Description of the task:
Below are records; copy every line among them that contains the word "sino".

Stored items
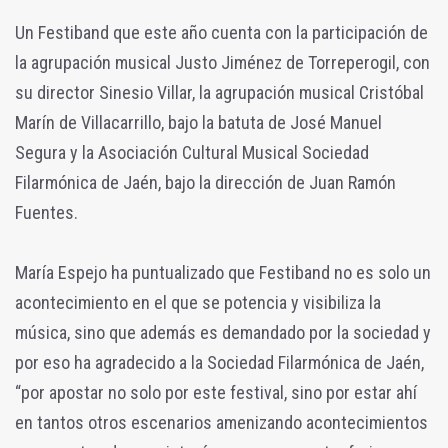
Un Festiband que este año cuenta con la participación de
la agrupación musical Justo Jiménez de Torreperogil, con
su director Sinesio Villar, la agrupación musical Cristóbal
Marín de Villacarrillo, bajo la batuta de José Manuel
Segura y la Asociación Cultural Musical Sociedad
Filarmónica de Jaén, bajo la dirección de Juan Ramón
Fuentes.
María Espejo ha puntualizado que Festiband no es solo un
acontecimiento en el que se potencia y visibiliza la
música, sino que además es demandado por la sociedad y
por eso ha agradecido a la Sociedad Filarmónica de Jaén,
“por apostar no solo por este festival, sino por estar ahí
en tantos otros escenarios amenizando acontecimientos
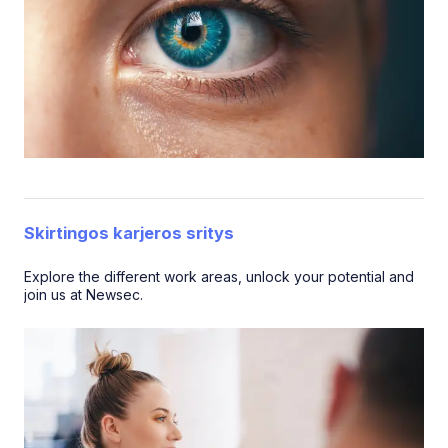
Skirtingos karjeros sritys
Explore the different work areas, unlock your potential and
join us at Newsec.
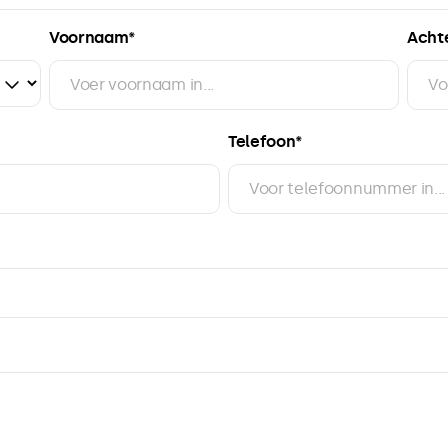
Voornaam*
Acht
Telefoon*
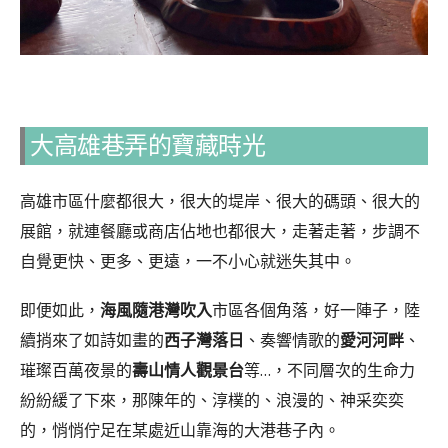
大高雄巷弄的寶藏時光
高雄市區什麼都很大，很大的堤岸、很大的碼頭、很大的
展館，就連餐廳或商店佔地也都很大，走著走著，步調不
自覺更快、更多、更遠，一不小心就迷失其中。
即便如此，
海風隨港灣吹入
市區各個角落，好一陣子，陸
續捎來了如詩如畫的
西子灣落日
、奏響情歌的
愛河河畔
、
璀璨百萬夜景的
壽山情人觀景台
等…，不同層次的生命力
紛紛緩了下來，那陳年的、淳樸的、浪漫的、神采奕奕
的，悄悄佇足在某處近山靠海的大港巷子內。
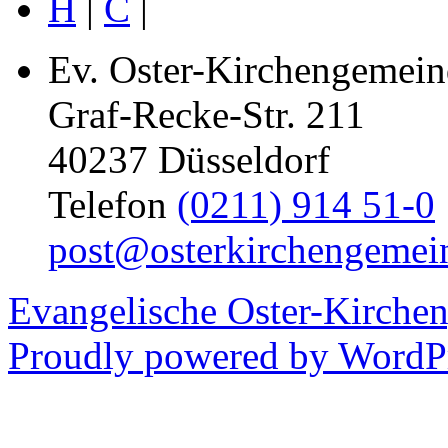
H
|
C
|
Ev. Oster-Kirchengemein
Graf-Recke-Str. 211
40237 Düsseldorf
Telefon
(0211) 914 51-0
post@osterkirchengemei
Evangelische Oster-Kirche
Proudly powered by WordPr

Your response:
música, sino que además es demandado por la sociedad y
“por apostar no solo por este festival, sino por estar ahí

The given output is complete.